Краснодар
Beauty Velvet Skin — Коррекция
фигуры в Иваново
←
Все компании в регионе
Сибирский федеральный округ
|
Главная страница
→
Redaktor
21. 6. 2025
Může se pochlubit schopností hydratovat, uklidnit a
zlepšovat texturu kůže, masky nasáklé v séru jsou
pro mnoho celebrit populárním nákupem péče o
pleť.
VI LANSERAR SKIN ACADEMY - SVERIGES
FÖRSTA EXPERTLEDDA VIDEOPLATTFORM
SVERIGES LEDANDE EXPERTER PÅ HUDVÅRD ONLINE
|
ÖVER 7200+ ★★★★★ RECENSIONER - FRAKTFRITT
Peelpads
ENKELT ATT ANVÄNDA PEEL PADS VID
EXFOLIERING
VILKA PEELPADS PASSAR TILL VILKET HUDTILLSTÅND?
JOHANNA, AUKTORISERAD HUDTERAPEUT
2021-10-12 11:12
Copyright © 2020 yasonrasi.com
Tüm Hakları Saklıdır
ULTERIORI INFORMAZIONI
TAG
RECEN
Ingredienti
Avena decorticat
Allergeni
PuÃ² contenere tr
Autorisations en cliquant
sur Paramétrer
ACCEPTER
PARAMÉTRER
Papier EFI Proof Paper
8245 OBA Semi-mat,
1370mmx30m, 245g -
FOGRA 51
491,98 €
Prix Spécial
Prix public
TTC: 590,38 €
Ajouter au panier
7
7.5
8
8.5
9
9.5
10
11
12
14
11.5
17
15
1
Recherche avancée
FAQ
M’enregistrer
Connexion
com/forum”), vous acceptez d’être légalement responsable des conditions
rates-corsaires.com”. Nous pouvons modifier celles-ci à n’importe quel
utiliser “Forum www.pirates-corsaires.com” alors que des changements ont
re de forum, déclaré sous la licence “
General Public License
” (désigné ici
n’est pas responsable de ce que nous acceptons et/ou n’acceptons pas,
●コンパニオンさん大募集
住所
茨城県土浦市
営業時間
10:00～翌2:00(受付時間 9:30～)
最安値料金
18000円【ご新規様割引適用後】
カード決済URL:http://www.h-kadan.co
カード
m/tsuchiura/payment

= = =

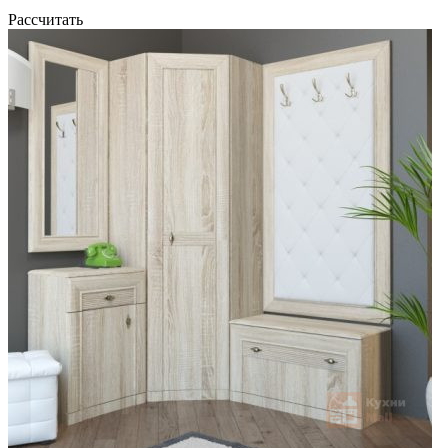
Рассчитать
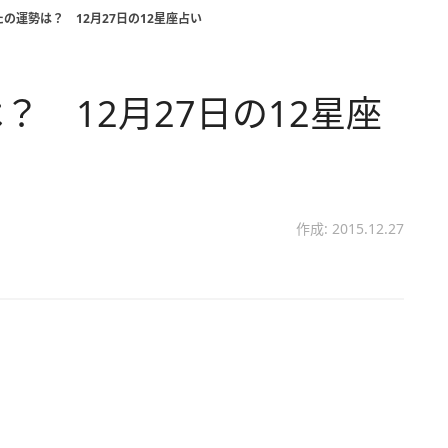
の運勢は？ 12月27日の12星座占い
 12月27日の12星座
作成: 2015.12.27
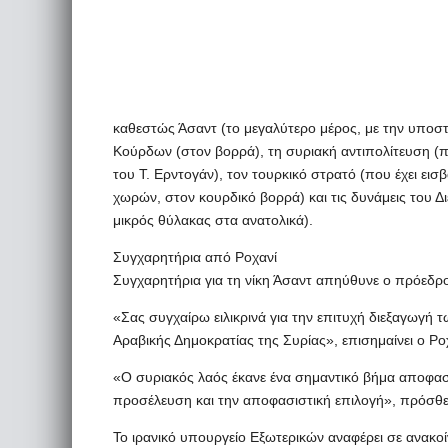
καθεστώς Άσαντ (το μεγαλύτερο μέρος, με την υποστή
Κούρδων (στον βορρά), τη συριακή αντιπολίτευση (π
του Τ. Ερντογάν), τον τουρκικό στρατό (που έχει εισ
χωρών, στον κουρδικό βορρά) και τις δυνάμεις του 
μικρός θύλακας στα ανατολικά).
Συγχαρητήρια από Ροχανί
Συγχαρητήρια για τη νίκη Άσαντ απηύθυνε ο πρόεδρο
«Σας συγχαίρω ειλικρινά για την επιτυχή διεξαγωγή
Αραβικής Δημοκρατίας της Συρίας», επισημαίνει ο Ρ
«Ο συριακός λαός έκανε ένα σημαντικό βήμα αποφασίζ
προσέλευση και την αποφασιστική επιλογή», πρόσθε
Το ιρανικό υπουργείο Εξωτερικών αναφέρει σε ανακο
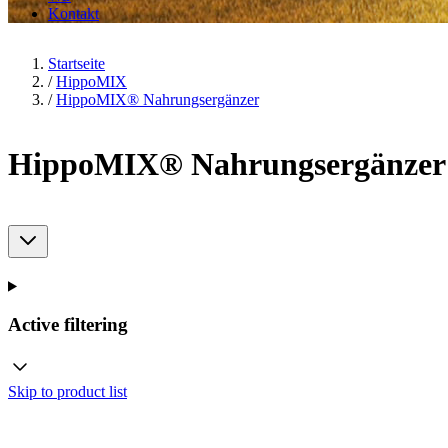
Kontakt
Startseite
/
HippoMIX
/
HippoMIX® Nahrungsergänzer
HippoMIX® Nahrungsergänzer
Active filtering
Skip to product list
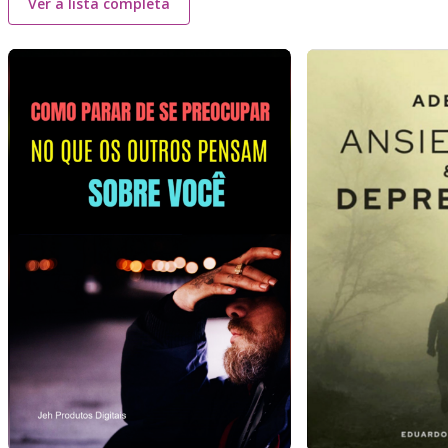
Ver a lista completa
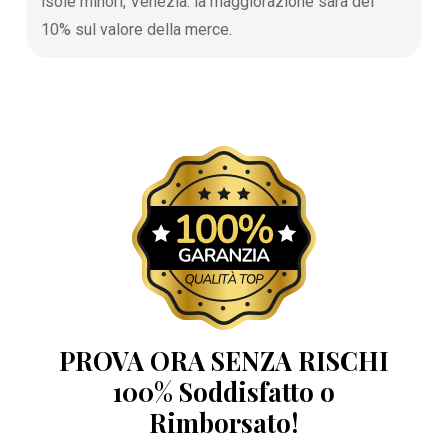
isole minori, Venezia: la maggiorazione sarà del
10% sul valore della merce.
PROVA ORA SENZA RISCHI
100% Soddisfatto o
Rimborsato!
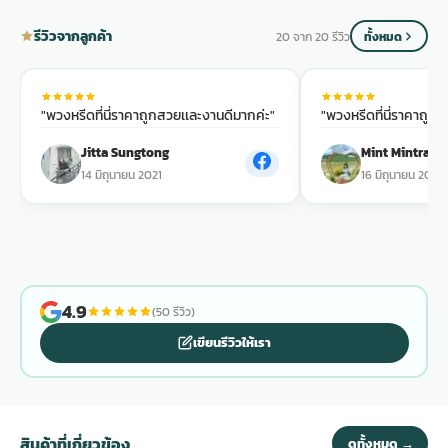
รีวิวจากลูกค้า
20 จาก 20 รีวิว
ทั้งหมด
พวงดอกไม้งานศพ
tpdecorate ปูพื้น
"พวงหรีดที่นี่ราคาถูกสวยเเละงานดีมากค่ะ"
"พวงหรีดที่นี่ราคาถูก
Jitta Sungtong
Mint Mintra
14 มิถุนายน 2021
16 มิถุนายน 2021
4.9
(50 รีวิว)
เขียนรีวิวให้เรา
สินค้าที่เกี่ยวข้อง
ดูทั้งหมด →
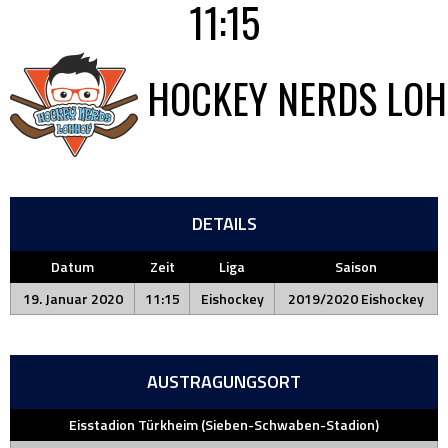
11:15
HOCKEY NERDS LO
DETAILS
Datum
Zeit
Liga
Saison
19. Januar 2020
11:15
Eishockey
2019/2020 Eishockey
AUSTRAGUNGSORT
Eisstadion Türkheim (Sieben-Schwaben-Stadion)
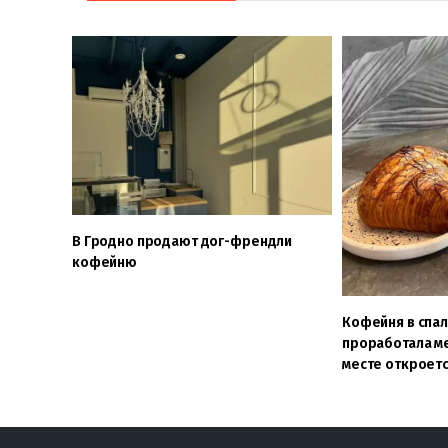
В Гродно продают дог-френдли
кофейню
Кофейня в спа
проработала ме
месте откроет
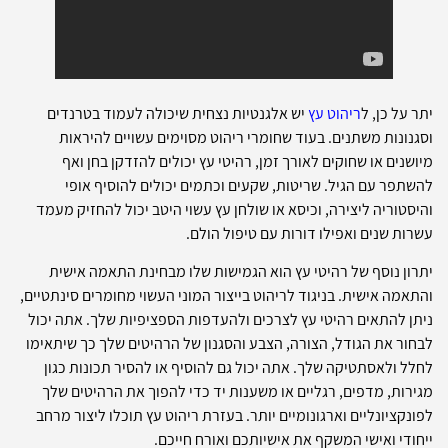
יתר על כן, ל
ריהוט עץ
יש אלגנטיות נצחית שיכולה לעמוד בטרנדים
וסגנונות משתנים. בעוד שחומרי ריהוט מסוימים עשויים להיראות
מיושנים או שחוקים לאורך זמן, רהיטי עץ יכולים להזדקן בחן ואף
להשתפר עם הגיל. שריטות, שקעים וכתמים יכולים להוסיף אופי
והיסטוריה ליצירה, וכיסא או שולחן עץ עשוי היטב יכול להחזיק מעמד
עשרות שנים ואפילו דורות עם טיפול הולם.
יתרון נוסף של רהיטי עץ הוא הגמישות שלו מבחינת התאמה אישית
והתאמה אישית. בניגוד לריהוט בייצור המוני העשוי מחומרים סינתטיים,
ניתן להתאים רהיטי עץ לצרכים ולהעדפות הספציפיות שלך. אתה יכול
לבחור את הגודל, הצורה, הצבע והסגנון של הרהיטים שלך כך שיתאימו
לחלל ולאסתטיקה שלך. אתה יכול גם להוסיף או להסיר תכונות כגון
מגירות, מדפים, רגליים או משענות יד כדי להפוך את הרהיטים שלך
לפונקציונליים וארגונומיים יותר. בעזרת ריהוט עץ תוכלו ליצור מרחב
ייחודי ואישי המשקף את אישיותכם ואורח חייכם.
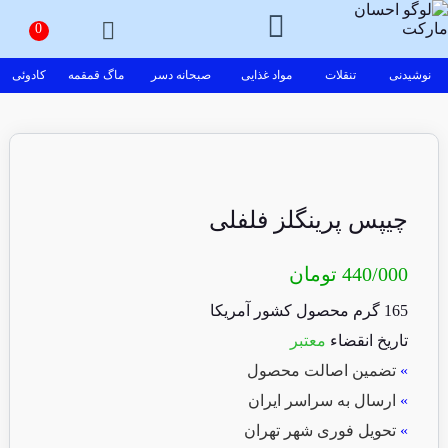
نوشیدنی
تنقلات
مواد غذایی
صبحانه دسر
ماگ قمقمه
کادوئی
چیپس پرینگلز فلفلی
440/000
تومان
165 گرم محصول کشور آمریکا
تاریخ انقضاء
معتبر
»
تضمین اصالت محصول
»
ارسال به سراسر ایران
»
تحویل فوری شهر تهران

= = =

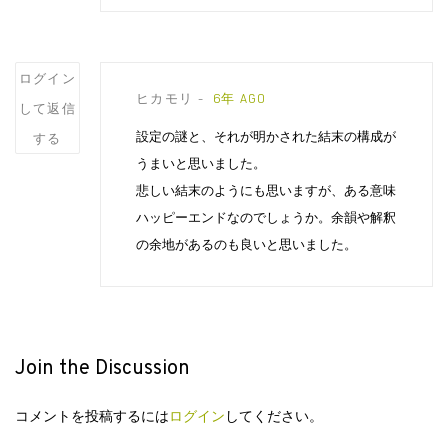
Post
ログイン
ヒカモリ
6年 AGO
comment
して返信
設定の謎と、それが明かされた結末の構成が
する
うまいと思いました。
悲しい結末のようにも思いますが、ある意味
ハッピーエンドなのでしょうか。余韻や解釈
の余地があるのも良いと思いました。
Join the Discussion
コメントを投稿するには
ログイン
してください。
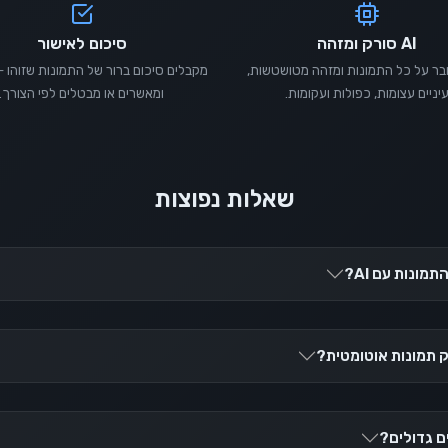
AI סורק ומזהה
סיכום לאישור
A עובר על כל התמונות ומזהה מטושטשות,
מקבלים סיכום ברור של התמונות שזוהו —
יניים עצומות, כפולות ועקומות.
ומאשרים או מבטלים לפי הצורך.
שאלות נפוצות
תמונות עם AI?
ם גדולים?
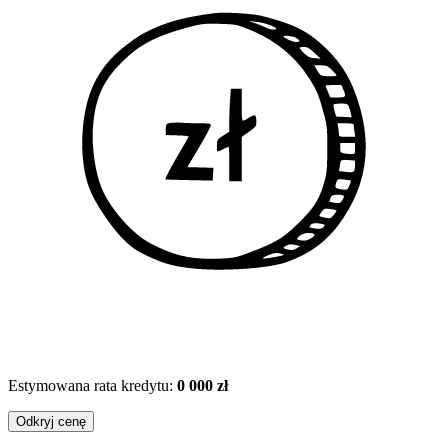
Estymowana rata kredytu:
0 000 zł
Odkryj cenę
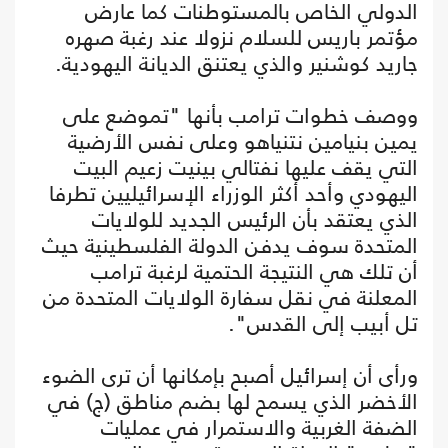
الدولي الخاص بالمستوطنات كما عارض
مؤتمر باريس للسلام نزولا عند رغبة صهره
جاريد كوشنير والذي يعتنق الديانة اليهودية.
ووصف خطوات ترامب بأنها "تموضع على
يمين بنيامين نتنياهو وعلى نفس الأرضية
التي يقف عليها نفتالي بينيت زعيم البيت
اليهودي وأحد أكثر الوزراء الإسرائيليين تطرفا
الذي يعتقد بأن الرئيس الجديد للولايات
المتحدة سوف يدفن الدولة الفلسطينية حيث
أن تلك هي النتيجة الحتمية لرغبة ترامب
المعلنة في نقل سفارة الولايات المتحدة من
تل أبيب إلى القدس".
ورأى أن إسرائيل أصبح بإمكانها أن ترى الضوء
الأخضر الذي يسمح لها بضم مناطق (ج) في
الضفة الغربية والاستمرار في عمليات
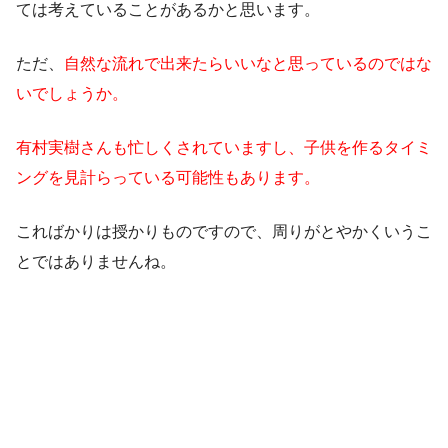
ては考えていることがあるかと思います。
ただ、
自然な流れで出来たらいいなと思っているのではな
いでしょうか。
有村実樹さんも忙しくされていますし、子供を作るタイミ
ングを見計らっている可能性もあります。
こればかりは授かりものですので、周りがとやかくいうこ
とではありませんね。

= = =

Filter the data above and copy every line that contains the string "SVERIGES". Matching is case-sensitive.

[Solution for this problem]
VI LANSERAR SKIN ACADEMY - SVERIGES
SVERIGES LEDANDE EXPERTER PÅ HUDVÅRD ONLINE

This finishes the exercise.